### [AIM OF THE EXERCISE]
The full set of records below is to be reproduced without a single alteration.

Start of DATA TO PROCESS

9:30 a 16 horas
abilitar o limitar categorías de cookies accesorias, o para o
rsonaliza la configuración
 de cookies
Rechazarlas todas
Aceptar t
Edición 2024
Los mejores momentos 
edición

End of DATA TO PROCESS

### [SOLUTION FOR THIS EXERCISE]
9:30 a 16 horas
abilitar o limitar categorías de cookies accesorias, o para o
rsonaliza la configuración
 de cookies
Rechazarlas todas
Aceptar t
Edición 2024
Los mejores momentos 
edición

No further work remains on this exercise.